===== Supplied material =====

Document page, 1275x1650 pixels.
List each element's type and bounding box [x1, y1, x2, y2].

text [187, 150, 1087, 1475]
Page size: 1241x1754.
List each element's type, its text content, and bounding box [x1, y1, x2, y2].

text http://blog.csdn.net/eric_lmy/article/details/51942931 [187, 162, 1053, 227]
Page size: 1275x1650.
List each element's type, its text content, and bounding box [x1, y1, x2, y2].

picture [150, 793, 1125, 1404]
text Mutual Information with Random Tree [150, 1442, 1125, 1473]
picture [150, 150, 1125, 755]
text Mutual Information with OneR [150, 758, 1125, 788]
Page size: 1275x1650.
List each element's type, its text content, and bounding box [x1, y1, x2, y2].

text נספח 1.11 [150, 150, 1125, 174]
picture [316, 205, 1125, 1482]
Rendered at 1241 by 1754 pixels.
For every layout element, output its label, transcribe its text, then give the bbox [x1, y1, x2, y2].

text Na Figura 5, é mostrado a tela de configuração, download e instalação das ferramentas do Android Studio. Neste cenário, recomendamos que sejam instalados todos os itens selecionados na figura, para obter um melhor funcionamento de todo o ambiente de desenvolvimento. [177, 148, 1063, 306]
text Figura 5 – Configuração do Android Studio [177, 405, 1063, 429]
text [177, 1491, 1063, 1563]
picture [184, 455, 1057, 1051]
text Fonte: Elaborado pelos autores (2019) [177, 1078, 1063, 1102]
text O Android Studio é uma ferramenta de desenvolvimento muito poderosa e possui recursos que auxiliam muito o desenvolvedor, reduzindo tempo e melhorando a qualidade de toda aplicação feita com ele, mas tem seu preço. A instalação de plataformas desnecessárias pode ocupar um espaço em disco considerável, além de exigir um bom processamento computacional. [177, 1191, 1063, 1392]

=====

**Task:** What is needed is a copy of every line above in which "pixels" appears.

**Solution:**
Document page, 1275x1650 pixels.
Rendered at 1241 by 1754 pixels.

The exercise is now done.